Unfortunately, there are no RV dump station sites in the area for winter usage, with the exception of two locations in the city of Baudette. The problems associated with dumping holding tanks in subzero temperatures make dump stations costly to build and maintain.
“It's a problem for the (Red Lake) Fishery because we don't need more phosphorus loading into lakes. Additional phosphates are hard on all the life forms in aquatic systems,” Dwight said. “We also have to worry about summer tourism, nobody wants to swim at the beach when there's a potential bag of human waste stuck in the sand.”
The local Keep it Clean Committee responded to this problem by creating a pilot program to run during the 2022-2023 winter fishing season. They will implement 15-yard, lidded and labeled dumpsters with sani-liners and place them at four major resorts on the shores of Upper Red Lake, solely for depositing toilet bags.
Advocating for change
Dwight and the committee are hopeful that once anglers and visitors know how, where and why their leftovers and waste must be handled and that it cannot be left on the lake, under the lake or along the shoreline, they will do a better job of removing and disposing of it the right way.
The regional Keep It Clean committee is striving to create education and awareness about this issue along with providing the resources and infrastructure to carry out their goals. While there aren’t any waste and garbage regulations specific to winter fishing in Minnesota, the team continues fighting for change through legislation.
“We need things like proper trash bins and waste bags. We need dumpsters specifically for human waste,” Dwight said. “We need more regulation that is specific to winter fishing because believe it or not, there is no legislation in Minnesota specific to the needs of people who are fishing in the wintertime.”

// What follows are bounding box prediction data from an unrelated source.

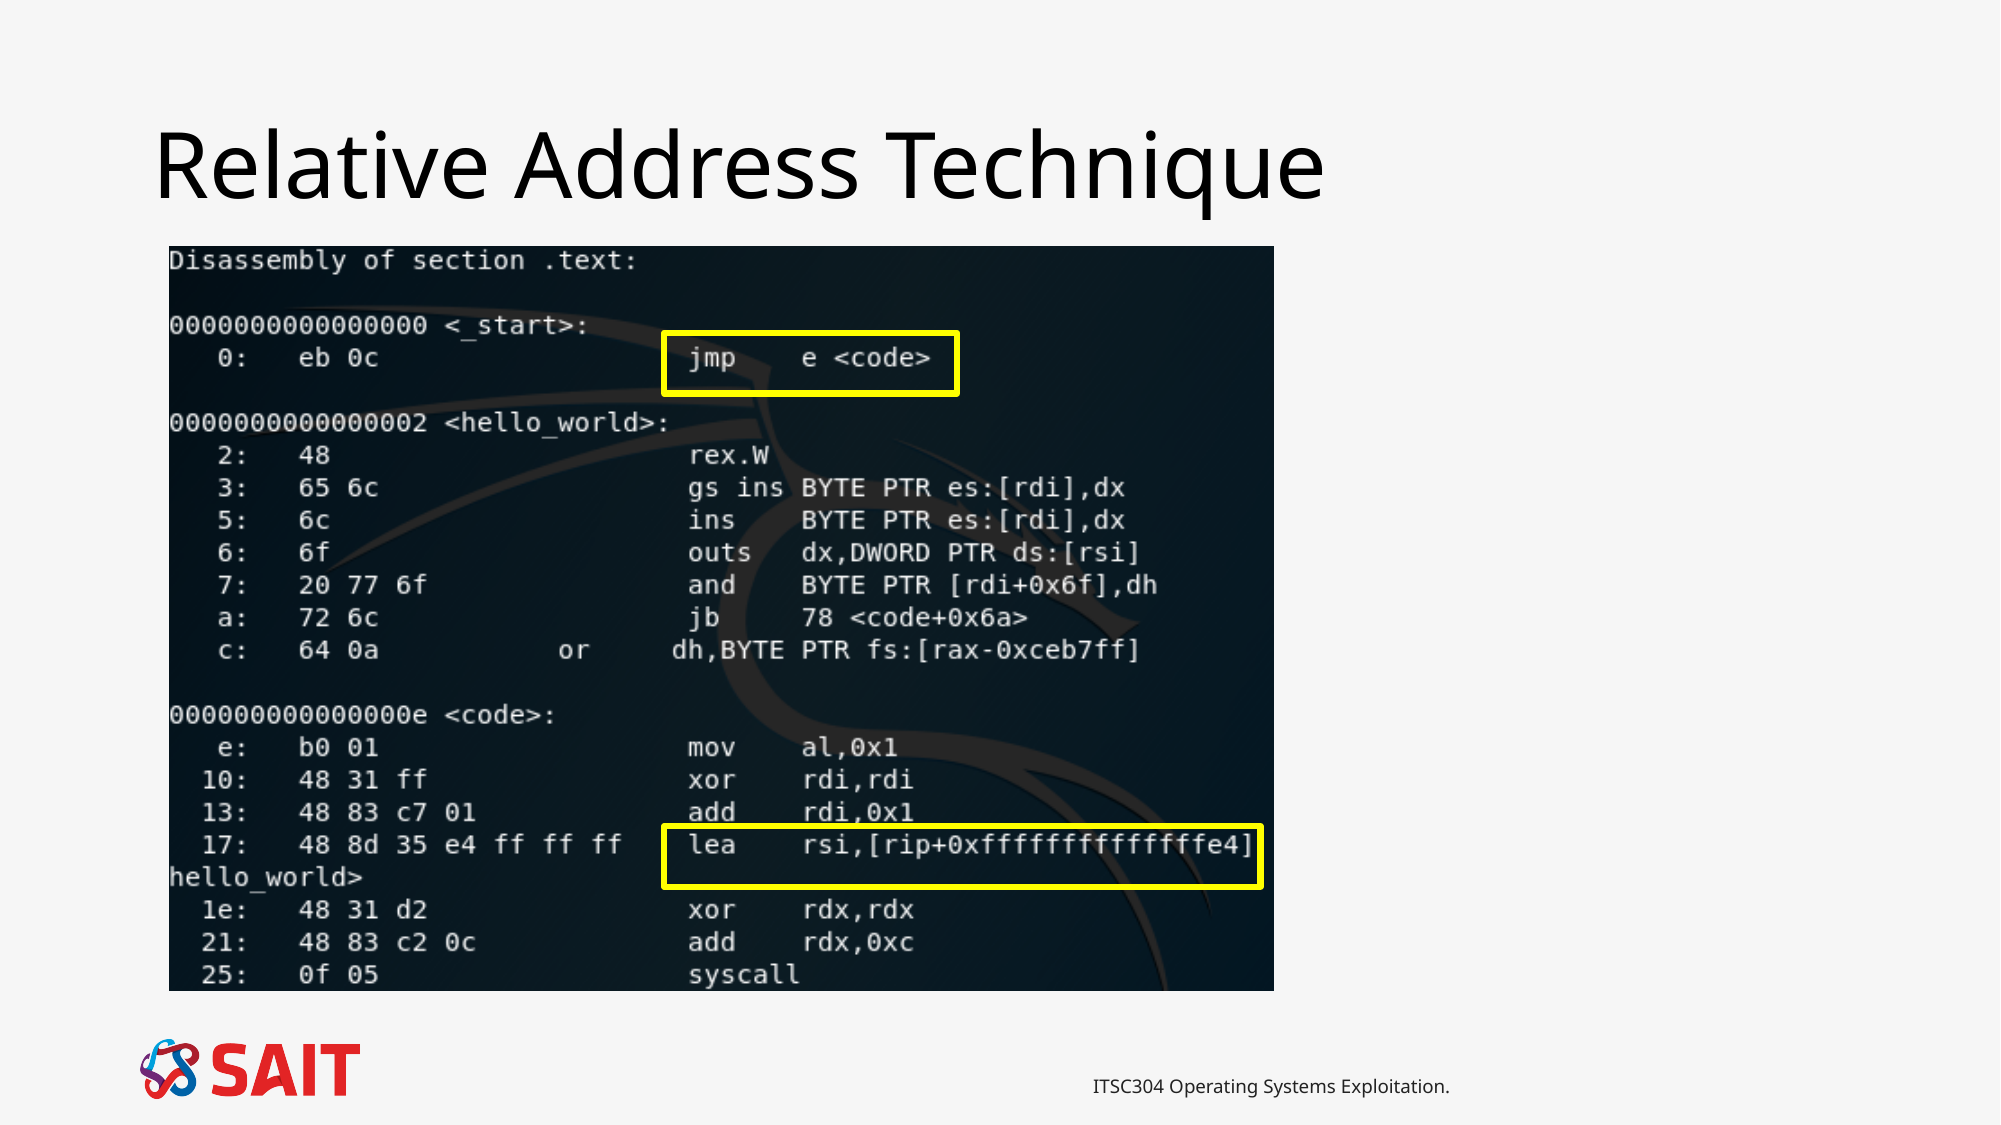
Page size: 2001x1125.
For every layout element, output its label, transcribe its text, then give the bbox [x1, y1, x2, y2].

picture [114, 1013, 386, 1125]
title Relative Address Technique [137, 59, 1863, 278]
picture [169, 246, 1274, 991]
footer ITSC304 Operating Systems Exploitation. [858, 1048, 1690, 1109]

Dwight also said there could be a future push by Keep it Clean for a state littering law specific to frozen lakes that could be enforced during ice fishing season by state conservation officers.
“We need more eyes on fishermen that are doing the wrong thing to make sure that they change their habits,” she added.

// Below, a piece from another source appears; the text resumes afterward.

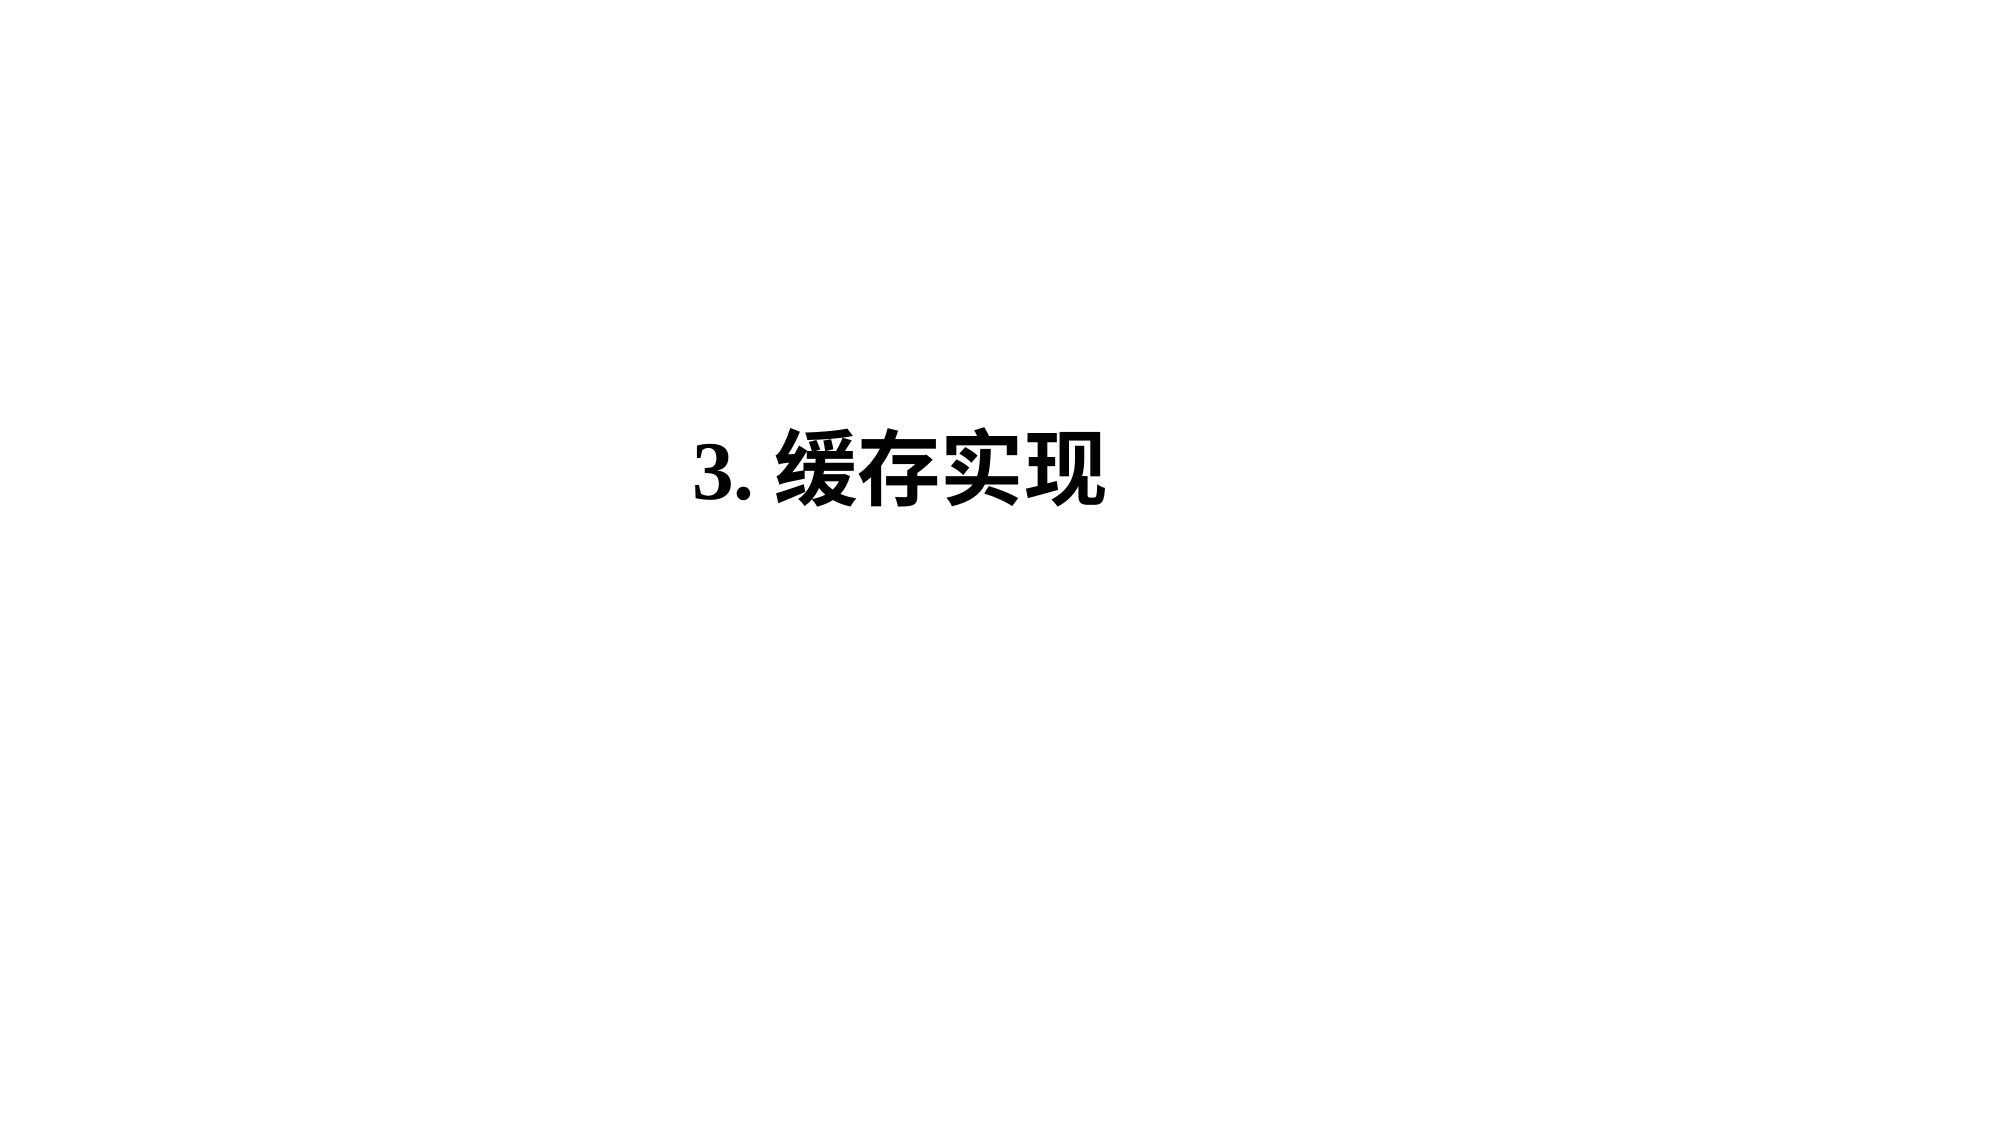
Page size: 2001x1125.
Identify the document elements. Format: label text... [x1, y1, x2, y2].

text_box 3.缓存实现 [677, 408, 1335, 524]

To help reduce the amount of waste left on the ice,
Keep It Clean encourages ice anglers and their guests take the following steps:
- Make a plan for trash and waste removal before you arrive. Whether you access the lake from a public or private access, plan to take off of the lake what you take on to the lake. Many access points and resorts offer garbage collection services. If your site doesn’t, make a plan to transport it home for disposal.

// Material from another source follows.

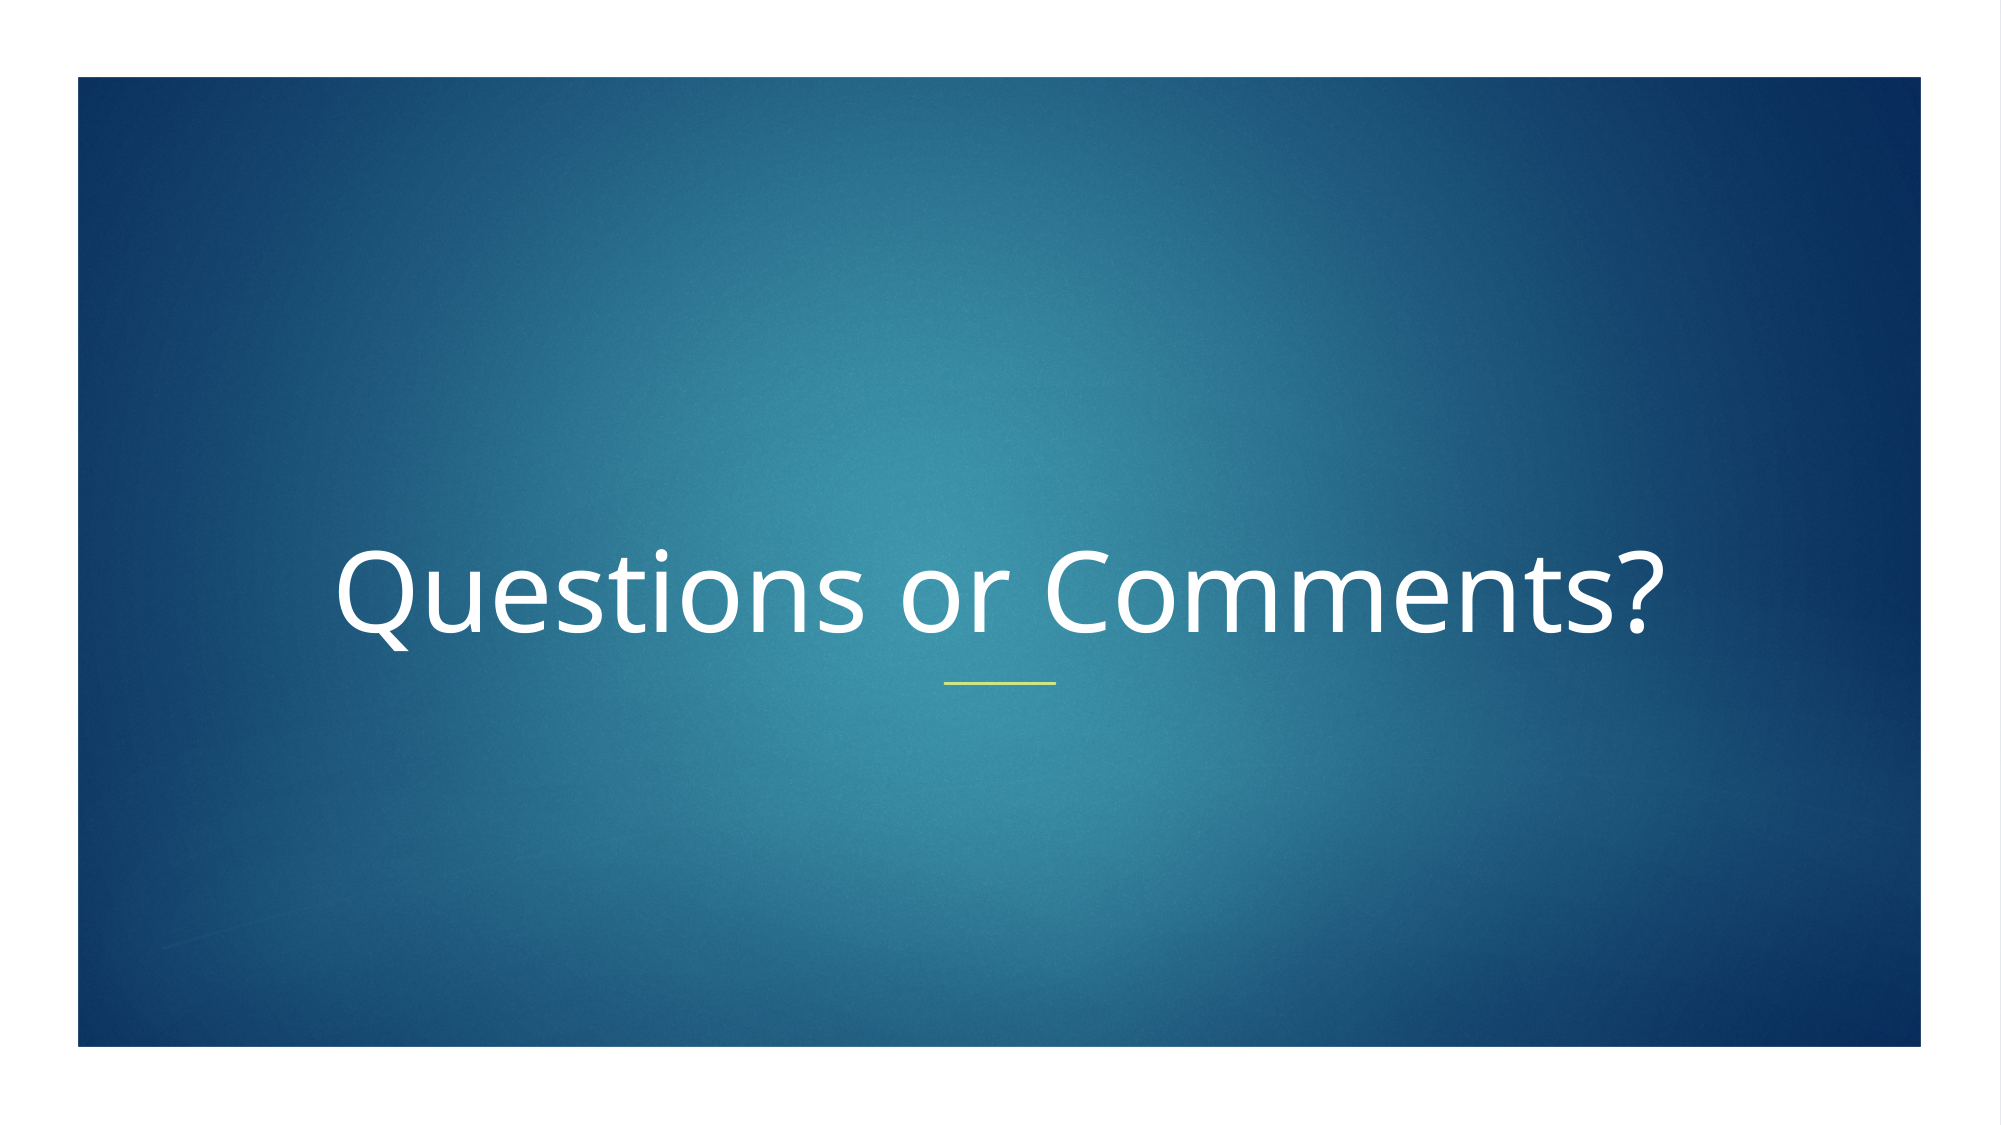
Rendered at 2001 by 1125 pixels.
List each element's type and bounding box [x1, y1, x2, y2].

text_box [0, 0, 2000, 1125]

- Use colored garbage bags. In snowy conditions, white trash bags can be difficult to see. Brightly colored or even black bags are easier to spot making it less likely trash will inadvertently be left behind.
- Take a moment before you depart the ice to make sure that you have picked up any garbage in your area. And if you notice someone else has left something behind, take a moment to pick it up and bring it with you.
- Secure your garbage before traveling. High winds, bumpy ice roads and other conditions on or off the lake can cause unsecured bags of garbage to fall out of truck beds and off of trailers and sleds without you even realizing it.
- Make sure you have the tools you need to move or remove a fish house. Support blocks, insulation, landscaping fabric, wood and other materials need to be properly disposed of and not left behind.
“Human waste does not belong on the ice, under the ice or along our shorelines,” Dwight said. “This is a path forward to develop a really sustainable program in all lakes, not just ours.”